The effective narrative voice is the sound of banter between an elderly couple that makes you want to eavesdrop on their conversations until you discover the secret that allows them, after so many years, to tease and play rather than throw darts.

The way to get at the narrative voice is to love your characters in their entirety, wanting them to mess up not from schadenfreude but rather as a way of showing you how they get out of the mess,and what risks they take to get into another.

It is the sound you listen for when you write; it is moments when you are listening to Ravel or Theolonious Monk and it comes to you that you wish for your sentences to behave that way.

For most of your life, you have lived in areas where mourning doves sound their territorial cries.  When you first heard them and asked your mother what creatures made those sounds, you were afraid for a few moments until she answered you.  Their name sounded right, the way cinnamon sounds right and oh, how grand to be told the nut you held in your hand was an ah-l-mond.

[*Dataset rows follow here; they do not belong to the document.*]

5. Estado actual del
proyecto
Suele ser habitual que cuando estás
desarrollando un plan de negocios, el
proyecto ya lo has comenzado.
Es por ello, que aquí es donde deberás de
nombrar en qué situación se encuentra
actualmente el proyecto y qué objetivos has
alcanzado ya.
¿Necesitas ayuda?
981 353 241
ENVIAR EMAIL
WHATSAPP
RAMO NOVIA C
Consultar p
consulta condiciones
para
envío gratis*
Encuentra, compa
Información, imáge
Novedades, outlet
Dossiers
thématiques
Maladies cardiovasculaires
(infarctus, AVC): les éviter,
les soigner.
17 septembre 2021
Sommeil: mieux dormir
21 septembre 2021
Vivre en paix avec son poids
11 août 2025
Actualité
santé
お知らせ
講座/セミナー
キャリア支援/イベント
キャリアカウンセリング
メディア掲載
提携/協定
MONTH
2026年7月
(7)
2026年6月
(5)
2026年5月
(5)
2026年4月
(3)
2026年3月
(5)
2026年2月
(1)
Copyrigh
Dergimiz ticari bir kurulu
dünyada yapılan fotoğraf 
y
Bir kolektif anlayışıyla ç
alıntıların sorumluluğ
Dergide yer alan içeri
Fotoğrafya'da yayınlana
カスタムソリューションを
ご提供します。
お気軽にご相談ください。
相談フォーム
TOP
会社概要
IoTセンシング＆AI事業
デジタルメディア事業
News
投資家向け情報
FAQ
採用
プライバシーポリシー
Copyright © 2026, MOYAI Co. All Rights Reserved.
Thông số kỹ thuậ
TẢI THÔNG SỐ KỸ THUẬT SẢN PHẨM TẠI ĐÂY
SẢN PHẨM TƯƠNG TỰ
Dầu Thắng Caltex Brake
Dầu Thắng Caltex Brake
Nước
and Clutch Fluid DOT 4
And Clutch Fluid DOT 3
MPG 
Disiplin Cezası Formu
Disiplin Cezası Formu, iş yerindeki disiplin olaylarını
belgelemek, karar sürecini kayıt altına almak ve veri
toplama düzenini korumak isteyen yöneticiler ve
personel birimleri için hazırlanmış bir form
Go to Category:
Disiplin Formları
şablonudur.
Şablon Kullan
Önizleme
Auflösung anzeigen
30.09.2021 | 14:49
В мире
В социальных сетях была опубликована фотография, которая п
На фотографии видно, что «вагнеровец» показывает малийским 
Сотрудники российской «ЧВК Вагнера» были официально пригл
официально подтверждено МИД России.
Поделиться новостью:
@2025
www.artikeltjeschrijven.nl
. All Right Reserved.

Of course narrative voice is idiosyncratic; it is the equivalent of the first tin of watercolor paints you were given as a youngster.  It is the comfort of hearing :
"TOM!"

   No answer.

    "TOM!"

   No answer.

   "What's gone with that boy, I wonder? You TOM!"

   No answer.

It is every bit as mysterious as  the opening line in Hamlet.

"Who's there?"

It is the thing you strive for each time you work the movement of an opening scene or a beginning paragraph of an essay; it is the work, speaking to you, calling you home.